Природе языка свойственно порождать и в какой-то мере оправдывать подобные фаустовские устремления. Конечно, утверждение, что язык – это смысл и посредник в обретении познания и неотъемлемой от него власти, старо. Знание, к которому увлекает или которое обещает язык, обладает природой как сакральной, так и секулярной, как искупительной, так и утоляющей. Позиция nomina sunt numina[281]
(утверждающая, что имя и вещь принципиально подобны), что подлинная природа вещи имманентно наличествует в имени, что имена сущностны) полагает возможным некий язык, идеально совпадающий со своим объектом. Будь это так, мы смогли бы посредством речи или письма достичь «единства» со вселенной или хотя бы с ее частями, что является условием полного и совершенного знания.Однако если, по сценарию Эдема, мы получили знание о животных посредством их именования, это произошло не благодаря сущностной имманентности имени, но потому что Адам был таксономистом. Он выделил отдельные особи, открыл понятие классов и организовал виды, в соответствии с различными их функциями и отношениями, в систему. «Именование» предполагает не отдельные слова, а структуру.
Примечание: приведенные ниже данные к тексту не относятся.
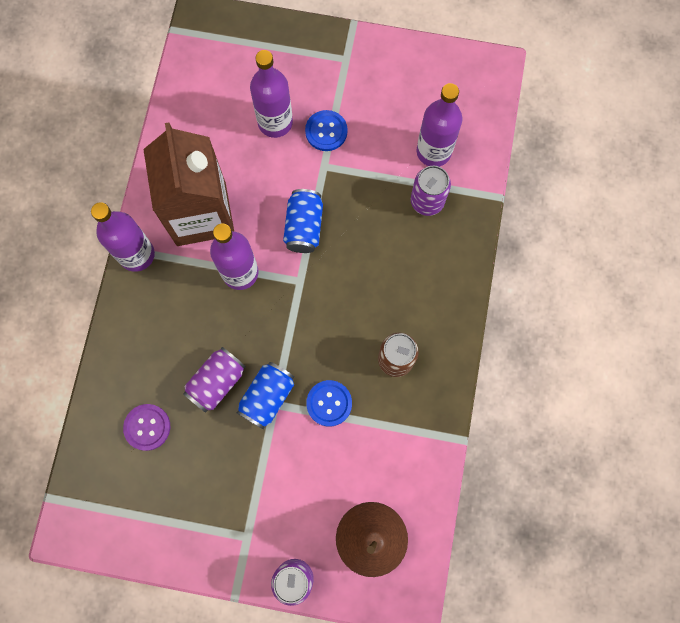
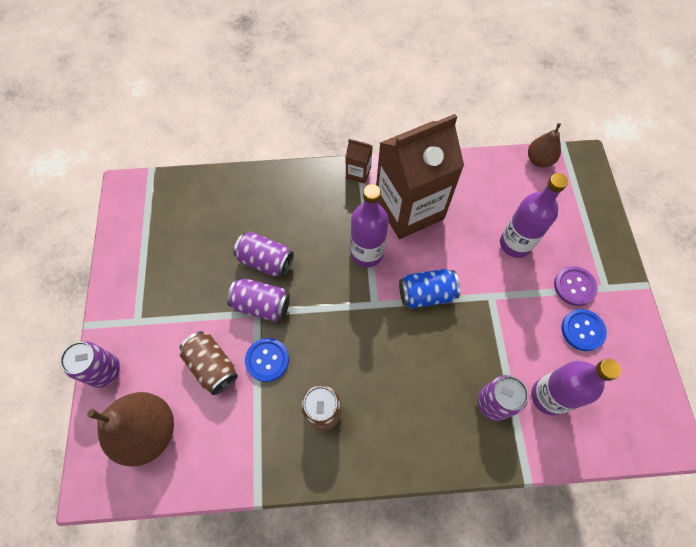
camera: 75 degrees right, 10 degrees down
purple bottle [91,202,155,272] -> brown carton [346,139,373,184]
purple button [123,404,170,451] -> purple button moved to [554,266,598,306]
blue can [237,362,294,429] -> purple can [227,278,290,322]
blue button [305,110,348,151] -> blue button moved to [561,309,607,351]
none -> brown can [180,331,238,395]
none -> brown pear [528,123,561,167]

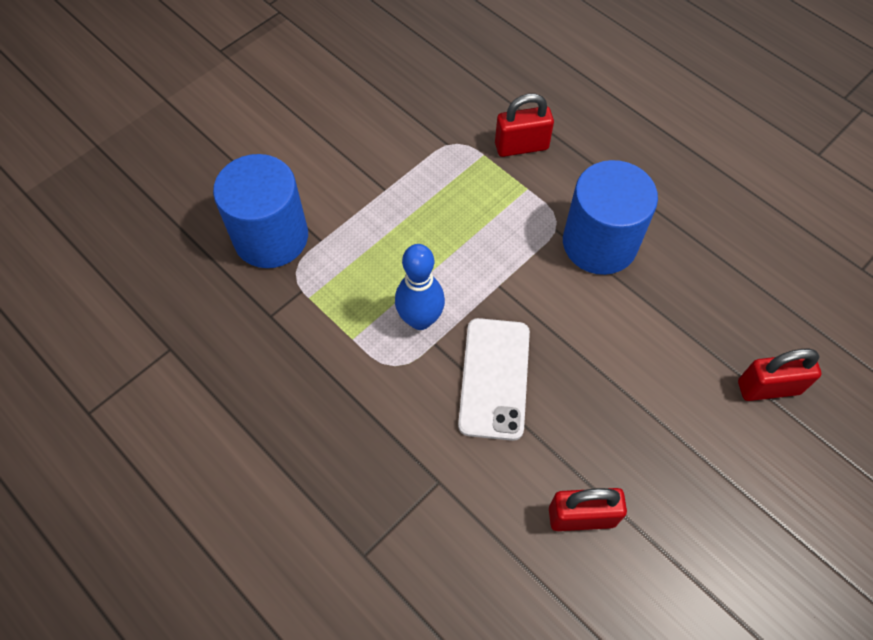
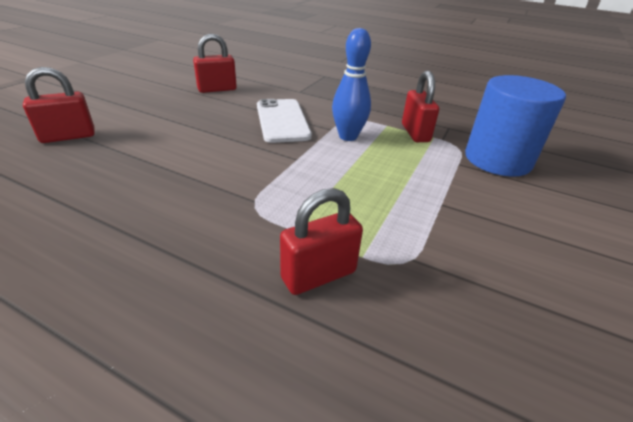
camera: 160 degrees right, 25 degrees down
blue cylinder [563,160,658,275] -> none
none -> red padlock [402,71,439,142]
Как указывает Бенджамин Уорф, «…каждый язык есть обширная моделирующая система, отличная от других, в которой содержатся предписанные культурой формы и категории, посредством которых личность не только сообщается, но и анализирует природу, подчеркивает определенные типы связей и явлений или пренебрегает ими, направляет свое мышление в определенное русло, возводит дом своего сознания». В этой же, кажется, последней своей статье (она написана в 1941 году и озаглавлена «Язык, разум, реальность») Уорф пытается высказать нечто, переходящее в область религиозных мотиваций:
«Идея слишком сильна, чтобы ее можно было запереть во фразе, я бы предпочел оставить ее невысказанной. По-видимому, ноуменальный мир – мир гиперпространства, высших размерностей – ждет, чтобы стать открытым всем наукам (лингвистика будет в их числе), которым он придаст единство и целостность. Он ожидает открытия в соответствии с первым аспектом его реальности моделирующих отношений, немыслимо разнообразных и однако же несущих в себе узнаваемое родство с богатой и систематической организацией языка».
Это подобно тому, что, следуя Фаусту, я назвала «одержимостью знанием», которая в какой-то мере является либидонозным явлением, взыскует искупительную ценность у языка. И то и другое вполне приемлемо для фаустовской легенды.
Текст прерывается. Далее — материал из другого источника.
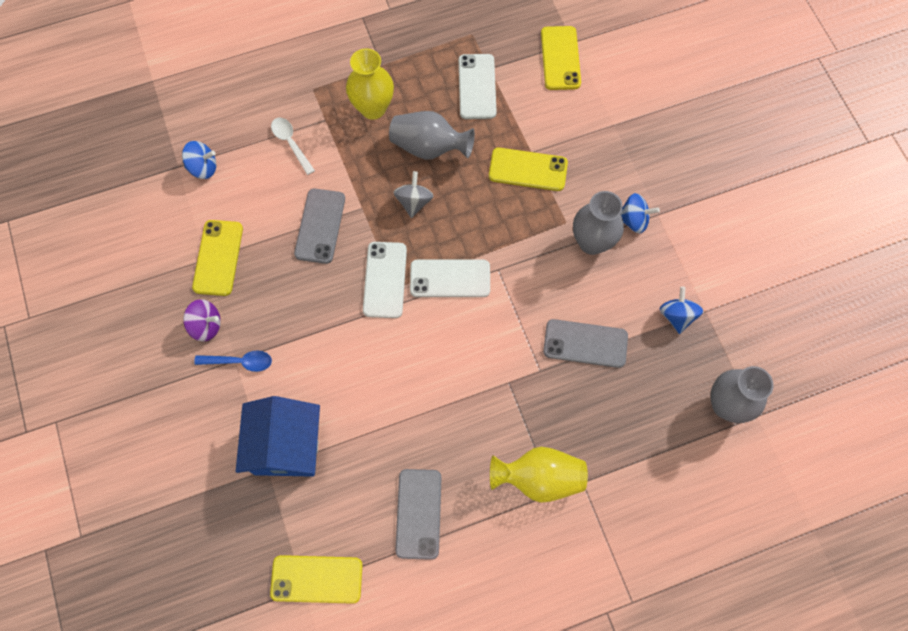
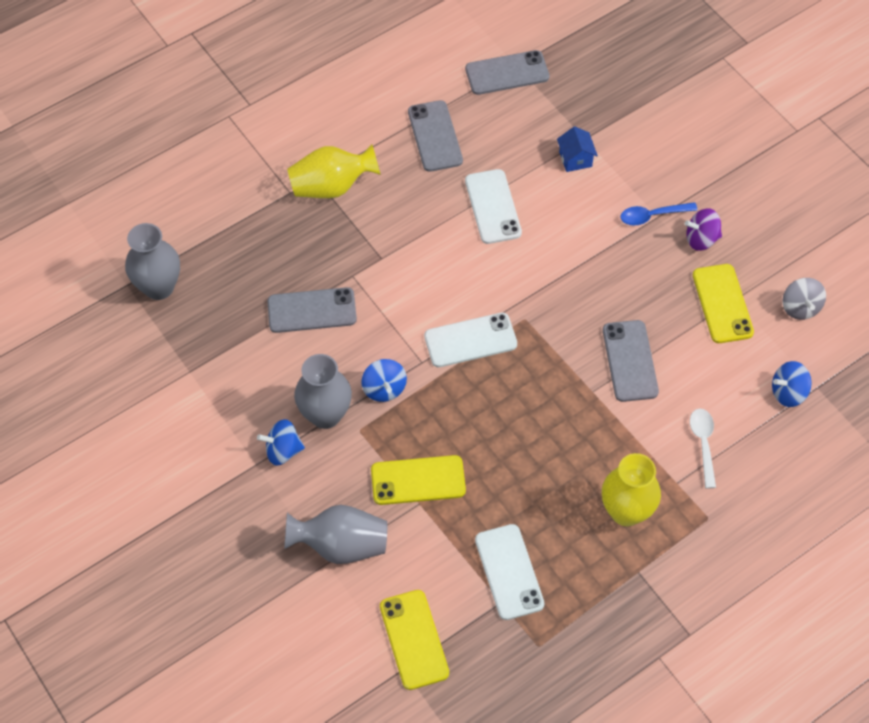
camera: 165 degrees right, 10 degrees down
blue house [236,396,320,477] -> blue house [557,126,598,172], size x0.46
yellow phone [270,555,363,604] -> grey phone [465,50,549,95]
white spoon [271,118,315,175] -> white spoon turned 135 degrees counterclockwise [690,409,716,489]
white phone [363,242,407,318] -> white phone moved to [465,169,522,244]
grey vase [389,111,475,160] -> grey vase moved to [284,505,387,564]
grey spinning top [393,171,433,218] -> grey spinning top moved to [782,278,826,320]
blue spinning top [660,287,703,334] -> blue spinning top moved to [361,359,407,402]

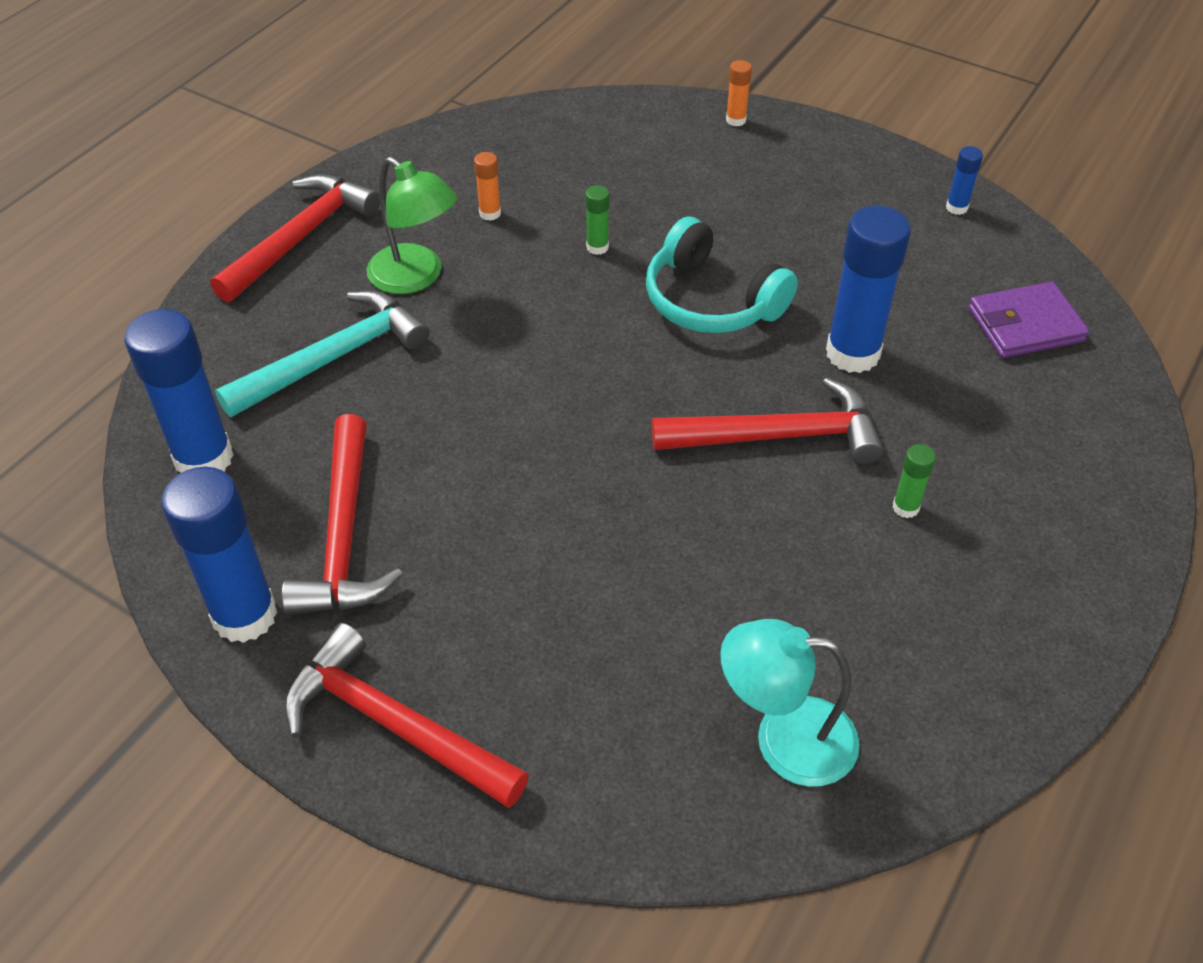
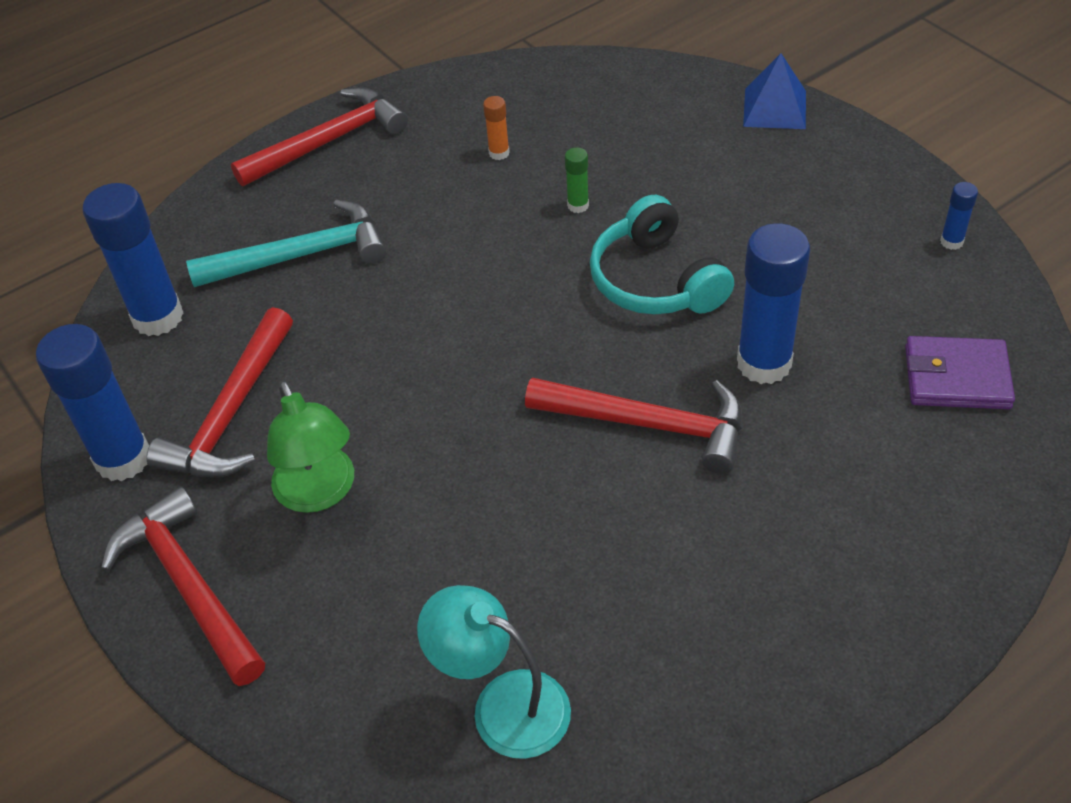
camera: 25 degrees right, 0 degrees up
green lamp [366,157,457,294] -> green lamp moved to [267,380,354,513]
orange glue stick [726,60,752,126] -> blue pyramid [743,53,806,129]
green glue stick [893,444,936,518] -> none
Частично опираясь на психоаналитическую теорию Фрейда, феминистская мысль (особенно во Франции) еще более явно отождествляет язык с властью и знанием (политическим, психологическим, эстетическим), которые специфическим образом отождествляются с желанием. Замысел французских феминисток состоит в том, чтобы направить внимание к языку и бессознательному не как к изолированным сущностям, но к языку как к единственному проходу в бессознательное, к тому, что было репрессировано и что, будучи высвобождено, разрушает наличный символический порядок, названный Лаканом «законом отца».
Но если наличный символический порядок определяется «законом отца», и если стало понятно, что он не только репрессивен, но и фальшив, извращен алогичностью своего обоснования, то новый символический порядок должен быть «женским языком» и соответствовать женскому желанию.
Эрогенные зоны женщины находятся всюду. Она испытывает наслаждение почти везде. Даже не касаясь истеризации всего ее тела, можно сказать, что география ее наслаждения гораздо разнообразнее, множественнее в своих различиях, полнее, тоньше, нежели это представляется… «Она» беспредельно другая в себе. Безусловно, в этом – причина того, что ее называют темпераментной, непознаваемой, сложной, капризной, – не говоря уж о ее языке, в котором «она» движется во всех направлениях. (Люс Иригарей, «Новый французский феминизм»).
«Женское текстовое тело, и это признано фактом, всегда бесконечно, никогда не кончается, – говорит Элен Сиксу. – В нем нет замкнутости, оно безостановочно».
Узкое определение желания, его отождествление с сексуальностью и буквальность генитальной модели женского языка, на которой настаивают некоторые авторы, выглядят довольно проблематично. Желание, возбуждаемое языком, более интересным образом расположено в самом языке, как желание сказать, создать вещь речением, но и как подобное ревности сомнение, проистекающее из невозможности утолить это желание.
‹…› В бреши между тем, что хочется сказать (или тем, что осознается таковым), и тем, что возможно сказать (что выразимо), слова обещают сотрудничество и оставленность. Мы восторгаемся нашим чувственным вовлечением в материю языка, мы томимы желанием соединить слова с миром, заполнить брешь между нами и вещами – и страдаем от своих сомнений и неспособности совершить это.